2. The church year is a blessing. This is so because it faithfully delivers Christ to His people. It also gives us a wonderful rhythm to our life together in Christ. Rhythm is all around us. God put rhythm in nature as we enjoy winter, spring, summer, and fall (unless you live in a place like Phoenix where the rhythm is simply sweltering hot and not as hot). The Jews had a rhythm in their life together as God gave them a cycle of various feasts and observances.
The church year is broken up into two major sections. The first half focuses on an orderly account of the life of Christ. The second half is known at the “time of the church” which is much more diverse in that it doesn’t have a long running theme.
The first half starts in the last Sunday of November with Advent. In Advent we consider the first and the second coming of Christ. Then we move onto Christmas. The season of Epiphany is next. It begins January 6 with the coming of the Magi. Epiphany is a Greek word meaning “manifestation.” In this season Jesus manifests His true glory in miracles, casting out of demons, and the calling of the disciples. We see the greatness of the Babe born in Bethlehem shine through in Epiphany.
Then the church moves on to Lent which is a 40 day preparation for Easter. It is a time when the church focuses especially on repentance and even fasting. Dr. Timothy Maschke notes that the 40 days does not count Sundays since this is the day in which our Lord rose. The 40 days recalls 40 days of fasting of our Lord and 40 years of wilderness wandering for the Hebrews.
He also notes that, “In A.D. 325, the Council of Nicea recorded the first reference to the specific number of days in Lent” (Gathered Guests: A Guide to Worship in the Lutheran Church, p. 56).
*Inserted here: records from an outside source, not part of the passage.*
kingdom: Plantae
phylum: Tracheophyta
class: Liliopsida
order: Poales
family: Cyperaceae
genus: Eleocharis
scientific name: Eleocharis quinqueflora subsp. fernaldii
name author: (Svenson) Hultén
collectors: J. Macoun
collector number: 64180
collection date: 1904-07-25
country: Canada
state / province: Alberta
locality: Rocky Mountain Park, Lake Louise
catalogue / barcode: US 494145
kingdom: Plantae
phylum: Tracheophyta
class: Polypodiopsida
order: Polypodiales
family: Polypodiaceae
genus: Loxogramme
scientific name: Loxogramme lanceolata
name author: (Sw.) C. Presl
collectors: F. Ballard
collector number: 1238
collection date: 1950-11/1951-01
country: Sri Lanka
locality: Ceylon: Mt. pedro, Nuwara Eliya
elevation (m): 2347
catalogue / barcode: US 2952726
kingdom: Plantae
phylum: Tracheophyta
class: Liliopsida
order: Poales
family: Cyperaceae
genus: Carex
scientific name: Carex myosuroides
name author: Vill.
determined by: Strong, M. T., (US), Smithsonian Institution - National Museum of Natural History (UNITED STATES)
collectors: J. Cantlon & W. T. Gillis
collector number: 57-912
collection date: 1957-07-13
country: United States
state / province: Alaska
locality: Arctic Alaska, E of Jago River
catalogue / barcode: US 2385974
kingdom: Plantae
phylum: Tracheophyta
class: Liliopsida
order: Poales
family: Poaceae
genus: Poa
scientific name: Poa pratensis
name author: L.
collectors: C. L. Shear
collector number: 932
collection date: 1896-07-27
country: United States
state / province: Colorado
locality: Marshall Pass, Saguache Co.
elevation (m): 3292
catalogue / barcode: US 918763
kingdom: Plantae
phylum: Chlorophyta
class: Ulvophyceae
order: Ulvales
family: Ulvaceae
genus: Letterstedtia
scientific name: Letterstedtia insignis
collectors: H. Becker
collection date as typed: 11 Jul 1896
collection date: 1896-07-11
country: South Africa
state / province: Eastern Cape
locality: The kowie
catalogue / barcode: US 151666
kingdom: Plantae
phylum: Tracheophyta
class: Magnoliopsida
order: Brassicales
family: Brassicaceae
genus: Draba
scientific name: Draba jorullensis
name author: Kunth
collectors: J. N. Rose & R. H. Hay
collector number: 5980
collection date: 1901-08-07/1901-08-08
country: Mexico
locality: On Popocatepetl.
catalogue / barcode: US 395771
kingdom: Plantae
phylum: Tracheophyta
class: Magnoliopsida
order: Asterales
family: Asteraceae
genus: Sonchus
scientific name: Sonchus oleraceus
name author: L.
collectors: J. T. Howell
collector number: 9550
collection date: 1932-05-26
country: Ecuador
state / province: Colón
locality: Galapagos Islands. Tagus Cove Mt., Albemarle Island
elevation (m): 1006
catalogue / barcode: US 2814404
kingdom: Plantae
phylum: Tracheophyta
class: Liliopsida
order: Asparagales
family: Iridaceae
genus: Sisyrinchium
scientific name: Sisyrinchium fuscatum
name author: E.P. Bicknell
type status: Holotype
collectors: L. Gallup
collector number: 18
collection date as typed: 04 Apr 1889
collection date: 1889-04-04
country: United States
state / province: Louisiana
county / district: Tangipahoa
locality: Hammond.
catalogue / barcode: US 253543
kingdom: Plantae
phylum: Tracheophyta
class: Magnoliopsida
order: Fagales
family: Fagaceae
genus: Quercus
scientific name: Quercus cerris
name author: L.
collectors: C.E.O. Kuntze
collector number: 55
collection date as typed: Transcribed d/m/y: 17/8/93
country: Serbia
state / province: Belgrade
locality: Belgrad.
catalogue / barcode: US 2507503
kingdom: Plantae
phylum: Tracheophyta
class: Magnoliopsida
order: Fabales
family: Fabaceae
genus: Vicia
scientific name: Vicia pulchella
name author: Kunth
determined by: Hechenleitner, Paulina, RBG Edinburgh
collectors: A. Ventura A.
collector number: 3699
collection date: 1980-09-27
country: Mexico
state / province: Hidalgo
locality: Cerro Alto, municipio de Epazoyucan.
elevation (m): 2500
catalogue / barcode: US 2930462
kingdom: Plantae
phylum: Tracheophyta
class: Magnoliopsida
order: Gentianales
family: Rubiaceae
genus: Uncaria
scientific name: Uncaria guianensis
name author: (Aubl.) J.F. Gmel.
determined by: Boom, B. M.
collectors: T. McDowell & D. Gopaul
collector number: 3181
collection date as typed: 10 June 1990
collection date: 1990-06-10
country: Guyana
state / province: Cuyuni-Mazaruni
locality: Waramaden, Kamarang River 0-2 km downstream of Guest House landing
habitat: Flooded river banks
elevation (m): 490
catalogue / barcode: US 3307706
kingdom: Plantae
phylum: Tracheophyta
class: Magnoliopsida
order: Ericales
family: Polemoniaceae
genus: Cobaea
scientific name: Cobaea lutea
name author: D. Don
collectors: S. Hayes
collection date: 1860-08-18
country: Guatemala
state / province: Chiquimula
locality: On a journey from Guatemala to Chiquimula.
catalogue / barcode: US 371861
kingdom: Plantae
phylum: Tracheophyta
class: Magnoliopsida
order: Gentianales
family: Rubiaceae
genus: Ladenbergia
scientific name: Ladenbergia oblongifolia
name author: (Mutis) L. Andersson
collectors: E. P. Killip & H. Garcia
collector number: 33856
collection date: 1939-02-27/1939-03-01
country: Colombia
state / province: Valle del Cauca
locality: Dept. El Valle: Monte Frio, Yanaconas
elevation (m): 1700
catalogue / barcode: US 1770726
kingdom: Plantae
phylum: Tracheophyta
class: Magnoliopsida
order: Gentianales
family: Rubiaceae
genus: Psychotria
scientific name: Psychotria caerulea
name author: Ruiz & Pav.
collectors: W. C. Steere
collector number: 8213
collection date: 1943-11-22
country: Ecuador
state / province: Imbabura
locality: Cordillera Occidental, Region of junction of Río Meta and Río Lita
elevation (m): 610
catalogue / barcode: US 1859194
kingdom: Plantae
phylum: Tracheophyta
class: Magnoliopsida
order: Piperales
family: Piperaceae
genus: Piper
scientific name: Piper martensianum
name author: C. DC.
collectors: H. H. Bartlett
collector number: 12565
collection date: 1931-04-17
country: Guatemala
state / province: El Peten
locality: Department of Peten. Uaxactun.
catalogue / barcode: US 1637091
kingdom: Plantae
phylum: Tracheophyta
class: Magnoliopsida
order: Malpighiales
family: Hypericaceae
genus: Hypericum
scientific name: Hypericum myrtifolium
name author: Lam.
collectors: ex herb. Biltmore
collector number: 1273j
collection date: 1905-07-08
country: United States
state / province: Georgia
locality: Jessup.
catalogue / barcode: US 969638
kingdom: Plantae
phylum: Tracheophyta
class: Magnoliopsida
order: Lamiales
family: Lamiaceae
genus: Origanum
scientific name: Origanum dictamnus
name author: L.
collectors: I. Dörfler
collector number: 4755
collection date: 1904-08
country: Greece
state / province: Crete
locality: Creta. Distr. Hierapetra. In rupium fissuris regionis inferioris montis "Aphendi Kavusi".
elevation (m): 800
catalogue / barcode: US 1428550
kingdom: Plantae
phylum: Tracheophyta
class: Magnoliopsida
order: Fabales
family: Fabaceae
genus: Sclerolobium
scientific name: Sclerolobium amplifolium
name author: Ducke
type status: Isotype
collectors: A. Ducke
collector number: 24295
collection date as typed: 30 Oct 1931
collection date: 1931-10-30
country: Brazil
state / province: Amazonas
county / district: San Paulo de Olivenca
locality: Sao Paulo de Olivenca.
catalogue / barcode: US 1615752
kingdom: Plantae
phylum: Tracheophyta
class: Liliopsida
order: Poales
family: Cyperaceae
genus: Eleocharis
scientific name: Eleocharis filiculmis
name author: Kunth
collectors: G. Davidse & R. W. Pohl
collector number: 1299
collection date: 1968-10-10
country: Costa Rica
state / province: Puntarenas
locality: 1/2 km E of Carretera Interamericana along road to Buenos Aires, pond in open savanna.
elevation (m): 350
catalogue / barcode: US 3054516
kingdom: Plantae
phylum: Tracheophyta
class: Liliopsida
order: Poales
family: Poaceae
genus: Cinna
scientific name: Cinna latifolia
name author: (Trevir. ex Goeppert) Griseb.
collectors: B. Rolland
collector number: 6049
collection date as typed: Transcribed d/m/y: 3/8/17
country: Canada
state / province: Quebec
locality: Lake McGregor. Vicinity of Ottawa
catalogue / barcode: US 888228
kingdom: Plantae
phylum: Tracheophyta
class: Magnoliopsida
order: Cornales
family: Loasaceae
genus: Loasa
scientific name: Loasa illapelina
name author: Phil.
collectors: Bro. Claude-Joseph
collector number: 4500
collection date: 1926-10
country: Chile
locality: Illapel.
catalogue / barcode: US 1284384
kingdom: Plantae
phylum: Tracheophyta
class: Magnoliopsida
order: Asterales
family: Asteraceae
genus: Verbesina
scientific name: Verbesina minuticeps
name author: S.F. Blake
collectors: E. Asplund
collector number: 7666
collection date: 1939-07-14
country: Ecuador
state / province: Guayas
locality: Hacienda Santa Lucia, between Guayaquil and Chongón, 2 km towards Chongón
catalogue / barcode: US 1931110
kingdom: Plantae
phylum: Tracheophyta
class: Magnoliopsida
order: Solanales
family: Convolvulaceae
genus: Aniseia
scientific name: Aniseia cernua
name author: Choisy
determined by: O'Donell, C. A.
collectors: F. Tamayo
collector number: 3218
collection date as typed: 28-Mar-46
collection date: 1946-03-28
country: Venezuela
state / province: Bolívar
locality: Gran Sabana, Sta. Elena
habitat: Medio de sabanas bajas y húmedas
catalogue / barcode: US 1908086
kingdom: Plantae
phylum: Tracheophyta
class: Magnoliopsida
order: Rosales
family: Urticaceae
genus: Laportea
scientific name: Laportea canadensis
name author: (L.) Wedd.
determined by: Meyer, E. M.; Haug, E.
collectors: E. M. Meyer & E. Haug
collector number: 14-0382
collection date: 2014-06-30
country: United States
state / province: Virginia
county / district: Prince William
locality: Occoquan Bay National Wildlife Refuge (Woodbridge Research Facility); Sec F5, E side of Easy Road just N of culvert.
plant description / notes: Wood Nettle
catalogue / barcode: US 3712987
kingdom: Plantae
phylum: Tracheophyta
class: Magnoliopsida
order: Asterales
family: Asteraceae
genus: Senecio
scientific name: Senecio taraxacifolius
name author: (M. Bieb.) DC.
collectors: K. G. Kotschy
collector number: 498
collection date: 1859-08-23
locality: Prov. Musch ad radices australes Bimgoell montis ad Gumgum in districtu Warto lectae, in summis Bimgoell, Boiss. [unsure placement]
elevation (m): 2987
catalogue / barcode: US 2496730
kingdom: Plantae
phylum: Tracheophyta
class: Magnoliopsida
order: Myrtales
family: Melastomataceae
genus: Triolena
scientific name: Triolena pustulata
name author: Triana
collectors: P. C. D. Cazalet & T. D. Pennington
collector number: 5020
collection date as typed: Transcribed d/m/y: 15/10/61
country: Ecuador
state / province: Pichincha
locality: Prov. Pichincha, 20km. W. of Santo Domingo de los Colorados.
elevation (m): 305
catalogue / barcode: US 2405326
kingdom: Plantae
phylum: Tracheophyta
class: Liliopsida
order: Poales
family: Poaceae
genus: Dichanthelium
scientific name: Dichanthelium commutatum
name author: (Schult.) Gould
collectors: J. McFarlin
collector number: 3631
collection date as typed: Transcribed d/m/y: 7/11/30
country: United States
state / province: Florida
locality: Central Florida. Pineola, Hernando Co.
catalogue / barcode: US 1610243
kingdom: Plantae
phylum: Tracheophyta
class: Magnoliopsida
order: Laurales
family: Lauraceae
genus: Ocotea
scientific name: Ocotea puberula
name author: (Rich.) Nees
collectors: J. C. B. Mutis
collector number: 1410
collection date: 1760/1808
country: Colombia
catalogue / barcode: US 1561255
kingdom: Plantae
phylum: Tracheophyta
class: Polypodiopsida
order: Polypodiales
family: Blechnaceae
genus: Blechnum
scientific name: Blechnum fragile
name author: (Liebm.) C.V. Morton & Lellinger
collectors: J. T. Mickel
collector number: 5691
This is an ancient season indeed. Easter is next. The emphasis is joy, victory, salvation we have in Christ’s resurrection. It is the churches oldest celebration. It ends with Jesus’ Ascension into heaven. With the day of Pentecost we move into the “time of the church.”
The church calendar helps the body of Christ remain relevant in its worship because it runs us through the life of Christ each year. The Gospel is the news of salvation that each lost soul needs to hear. It is the message that continues to strengthen each believer and keep them in Christ. The Church is the body of Christ, and so the church keeps Him as the central focus in its worship, readings, and church year.
Think of the gimmicks so common in the American church – 30 day sex challenges, secular cover bands, success driven sermon series, and pandering to people’s various felt needs. These gimmicks diminish Christ. They herald His importance not as Savior but as life coach.
These gimmicks make churches temples of profanity. Augustine criticized the immoral, pagan worship of his day and wrote, “If these are sacred rites, what is sacrilege? If this is purification, what is pollution?” (The City of God, Book II, section 4). The same could be asked of many congregations in our own day.
We Lutherans need never apologize for the lectionary and the church year. These are great blessings because they bring us to Christ!